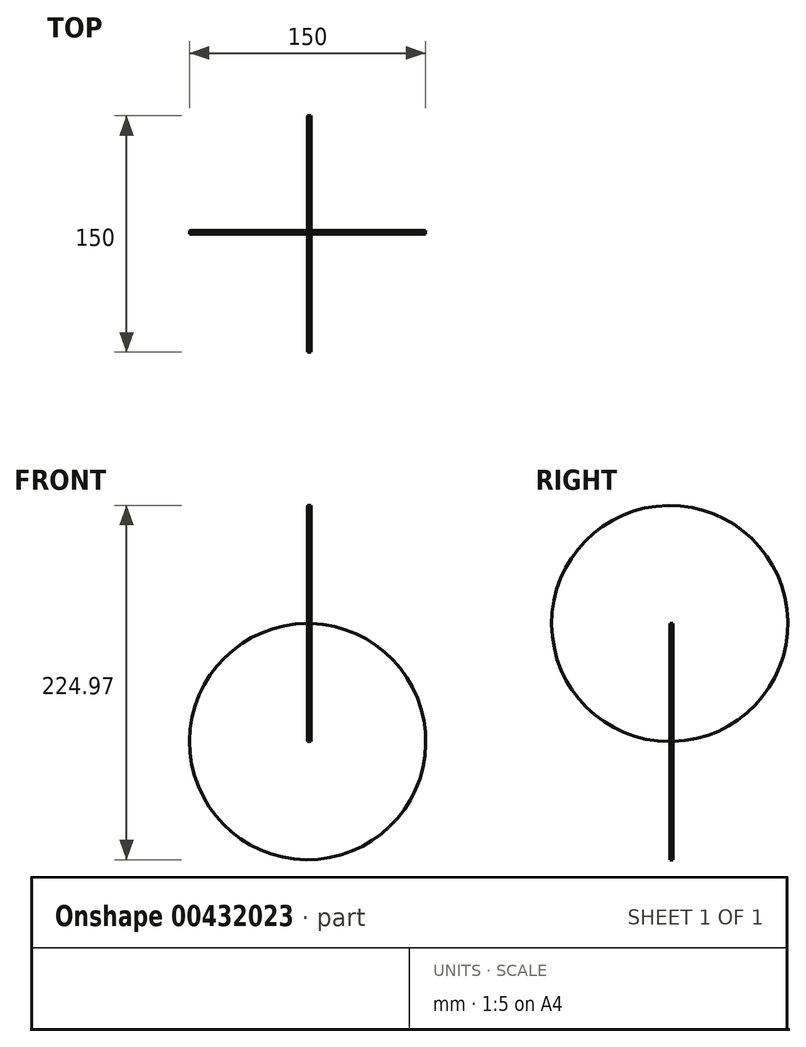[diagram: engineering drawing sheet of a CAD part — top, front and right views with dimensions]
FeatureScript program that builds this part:
annotation { "Feature Type Name" : "Feature", "Feature Type Description" : "" }
export const myFeature = defineFeature(function(context is Context, id is Id, definition is map)
    precondition{}
    {
        {
            var Q0;
            Q0=qCreatedBy(makeId("Front.planeOp"),FACE);
            var sketch = newSketch(context, id + "F0", { "sketchPlane" : qUnion([Q0])});
            skCircle(sketch, "E0", {"center": v(0, 0) * mm, "radius": 75 * mm});
            skSolve(sketch);
        }
        {
            var Q0;
            Q0 = qSketchRegion(id + "F0", true);
            var Q1;
            Q1=makeQuery(id+"F0.imprint","IMPRINT",FACE,{"disambiguationData":[TD([[makeQuery(id+"F0.imprint","IMPRINT",EDGE,{"derivedFrom":sQuery(id+"F0.wireOp",EDGE,"E0")}),1.0]])]});
            extrude(context, id + "F1", {"entities" : qUnion([Q0, Q1]), "depth" : 2 * mm});
        }
        {
            var Q0;
            Q0=qCreatedBy(makeId("Right.planeOp"),FACE);
            var sketch = newSketch(context, id + "F2", { "sketchPlane" : qUnion([Q0])});
            skCircle(sketch, "E1", {"center": v(-2, 74.97) * mm, "radius": 75 * mm});
            skSolve(sketch);
        }
        {
            var Q0;
            Q0 = qSketchRegion(id + "F2", true);
            var Q1;
            Q1=makeQuery(id+"F2.imprint","IMPRINT",FACE,{"disambiguationData":[TD([[makeQuery(id+"F2.imprint","IMPRINT",EDGE,{"derivedFrom":sQuery(id+"F2.wireOp",EDGE,"E1")}),1.0]])]});
            extrude(context, id + "F3", {"entities" : qUnion([Q0, Q1]), "operationType" : NewBodyOperationType.ADD, "depth" : 2 * mm});
        }
    });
====
**DESCRIPTION OF THE TASK**
List every line of the data above that contains the string "EDGE". Match uppercase and lowercase exactly.

**EXERCISE RESULT**
            Q1=makeQuery(id+"F0.imprint","IMPRINT",FACE,{"disambiguationData":[TD([[makeQuery(id+"F0.imprint","IMPRINT",EDGE,{"derivedFrom":sQuery(id+"F0.wireOp",EDGE,"E0")}),1.0]])]});
            Q1=makeQuery(id+"F2.imprint","IMPRINT",FACE,{"disambiguationData":[TD([[makeQuery(id+"F2.imprint","IMPRINT",EDGE,{"derivedFrom":sQuery(id+"F2.wireOp",EDGE,"E1")}),1.0]])]});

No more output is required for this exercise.